Что сделать 1: В записях, с самого начала и до строки с «cooler-colored lenses, such» включительно, замените «lenses» на «glasses», больше ничего не меняя. Приведите только эти строки.

Поселившись сначала в самом монастыре особой уединенной келлии, блаженная стари­ца после целого ряда выпавших ей на долю и перенесенных с глубоким, истинно христианс­ким смирением и терпением тяжелых искуше­ний, была вынуждена покинуть монастырь и поселиться вне его — в расстоянии 100 саже­ней от монастырской ограды в тесной избуш­ке. В этой убогой келлии блаженная Евфросиния с еще большим рвением стала предаваться избранному ей роду подвижничества. Здесь каждый предмет ее жизненного обихода состав­лял часть одного тяжелого креста, доброволь­но подъятого на себя блаженной старицей.

В своей хижине старица держала двух ко­шек, трех собак - Милку, Барбоску и Розку; здесь же помещались куры, индейки, а по но­чам прилетал сюда и ворон, которого матушка кормила. Этот ворон, как впоследствии сама матушка Евфросиния рассказывала многим любившим ее (на любовь коих и она отвечала тем же, называя их или сынком или дочкой), в годину искушений сам послужил ей.

Однажды у нее в келлии случился пожар: кто-то из озорников в открытое окно, через ко­торое старица впускала ворона, бросил пук соломы с огнем, и келлия загорелась. Старица, тушивши пожар, вся так обожглась, что шесть недель после этого лежала без движения и вся­кого призрения; один ворон не оставлял ее: он приносил ей пищу и питие и влагал ей в уста.

Что сделать 2: Пожалуйста, продолжите рассказ о блаженной старице Евфросинии после его последнего предложения.

Собранные данные:
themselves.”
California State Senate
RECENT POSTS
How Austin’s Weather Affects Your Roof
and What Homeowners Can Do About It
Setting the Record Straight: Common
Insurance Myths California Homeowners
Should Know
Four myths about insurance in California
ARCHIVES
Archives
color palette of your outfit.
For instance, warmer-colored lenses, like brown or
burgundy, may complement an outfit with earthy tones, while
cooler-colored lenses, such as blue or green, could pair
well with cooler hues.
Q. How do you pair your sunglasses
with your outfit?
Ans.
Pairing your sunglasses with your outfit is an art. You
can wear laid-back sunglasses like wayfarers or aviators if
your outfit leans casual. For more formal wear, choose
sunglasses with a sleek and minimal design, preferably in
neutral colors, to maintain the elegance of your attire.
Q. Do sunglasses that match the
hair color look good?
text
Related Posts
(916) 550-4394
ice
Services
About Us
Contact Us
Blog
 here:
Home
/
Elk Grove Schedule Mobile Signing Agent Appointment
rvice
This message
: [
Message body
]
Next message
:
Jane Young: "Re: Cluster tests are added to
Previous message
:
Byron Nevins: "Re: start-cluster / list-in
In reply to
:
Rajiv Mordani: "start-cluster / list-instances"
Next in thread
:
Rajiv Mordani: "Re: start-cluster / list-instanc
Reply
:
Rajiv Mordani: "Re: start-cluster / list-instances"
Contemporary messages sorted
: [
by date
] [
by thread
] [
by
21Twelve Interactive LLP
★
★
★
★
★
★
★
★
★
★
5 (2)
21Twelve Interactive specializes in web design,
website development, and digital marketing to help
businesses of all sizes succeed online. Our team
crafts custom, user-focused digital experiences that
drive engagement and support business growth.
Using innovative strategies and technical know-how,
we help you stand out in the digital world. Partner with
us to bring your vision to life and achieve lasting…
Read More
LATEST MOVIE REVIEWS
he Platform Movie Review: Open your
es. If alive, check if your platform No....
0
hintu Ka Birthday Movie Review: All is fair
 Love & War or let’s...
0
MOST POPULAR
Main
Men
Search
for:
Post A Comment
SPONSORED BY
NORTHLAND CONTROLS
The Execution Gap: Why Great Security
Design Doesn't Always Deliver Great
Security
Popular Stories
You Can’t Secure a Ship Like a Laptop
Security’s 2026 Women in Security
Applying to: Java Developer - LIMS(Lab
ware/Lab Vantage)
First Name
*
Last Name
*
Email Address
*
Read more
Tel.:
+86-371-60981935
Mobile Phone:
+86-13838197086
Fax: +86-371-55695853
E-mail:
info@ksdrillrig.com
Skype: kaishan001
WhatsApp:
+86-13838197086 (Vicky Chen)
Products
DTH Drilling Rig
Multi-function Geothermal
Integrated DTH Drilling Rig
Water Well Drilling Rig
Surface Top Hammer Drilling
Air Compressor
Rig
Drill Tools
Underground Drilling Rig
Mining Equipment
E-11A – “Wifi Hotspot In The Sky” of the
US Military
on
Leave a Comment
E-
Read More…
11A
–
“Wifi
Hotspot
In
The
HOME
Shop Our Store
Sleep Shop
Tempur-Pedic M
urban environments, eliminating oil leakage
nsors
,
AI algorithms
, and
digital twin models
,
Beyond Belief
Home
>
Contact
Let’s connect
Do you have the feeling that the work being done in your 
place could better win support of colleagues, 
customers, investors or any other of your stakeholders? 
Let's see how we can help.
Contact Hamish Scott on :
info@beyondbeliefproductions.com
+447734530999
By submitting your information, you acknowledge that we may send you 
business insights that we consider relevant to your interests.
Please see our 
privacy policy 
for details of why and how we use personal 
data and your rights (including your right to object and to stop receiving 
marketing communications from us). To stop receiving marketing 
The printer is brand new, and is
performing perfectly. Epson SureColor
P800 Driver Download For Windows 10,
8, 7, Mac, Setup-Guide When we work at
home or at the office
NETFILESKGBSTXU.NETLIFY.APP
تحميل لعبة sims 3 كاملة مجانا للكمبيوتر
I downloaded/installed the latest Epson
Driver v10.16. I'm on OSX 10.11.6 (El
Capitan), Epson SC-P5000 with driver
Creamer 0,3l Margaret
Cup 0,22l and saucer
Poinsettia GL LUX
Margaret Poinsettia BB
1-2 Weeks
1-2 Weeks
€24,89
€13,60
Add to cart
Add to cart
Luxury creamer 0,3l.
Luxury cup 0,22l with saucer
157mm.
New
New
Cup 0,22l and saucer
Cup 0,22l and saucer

Ответ 1:
themselves.”
California State Senate
RECENT POSTS
How Austin’s Weather Affects Your Roof
and What Homeowners Can Do About It
Setting the Record Straight: Common
Insurance Myths California Homeowners
Should Know
Four myths about insurance in California
ARCHIVES
Archives
color palette of your outfit.
For instance, warmer-colored glasses, like brown or
burgundy, may complement an outfit with earthy tones, while
cooler-colored glasses, such as blue or green, could pair

Ответ 2:
Свою убогую келлию юродивая никогда не чистила. Пол был завален остатками пищи жи­вотных, которые здесь же, в келлии, и корми­лись в особом, стоявшем на полу, корытце. Ког­да наступало время кормить животных, блажен­ная подходила к корытцу и стучала по нему пал­кой. Тогда ее любимые кошечки и собачки, слыша знакомый звук и отлично его понимая, в одну минуту собирались около корытца, и ста­рица кормила их, ласково приговаривая: «Ку­шайте, кушайте, дорогие мои!»

Воздух в келлии был страшно тяжелый. Обыкновенному человеку было трудно дышать в этом помещении, которое, кстати сказать, в жару топилось, а зимой почти нет.

Как-то, часто наезжавшая к старице из Мос­квы игумения Евгения Озерова, сказала ей: «Матушка, зачем Вы держите животных? Такой ужасный воздух!» На это блаженная с улыбкой ответила: «Это мне заменяет духи, которые я так много употребляла при дворе».

Животных блаженная очень любила, за что и сама с их стороны пользовалась тем же. Бывало, стоило ей только показаться из своей хижины, как на голове и плечах у нее уже сидели голуби; стая ворон и галок неотступно вилась над нею, шла ли она пешком или ехала в кибиточке, запряженной лошадкой, подаренной ей княгиней Хованской. Ездила старица не иначе, как шагом, причем всегда в обществе своих четвероногих и пернатых друзей: кошка, собака и петух были ее постоянными спутниками: занимая места около нее в кибиточке.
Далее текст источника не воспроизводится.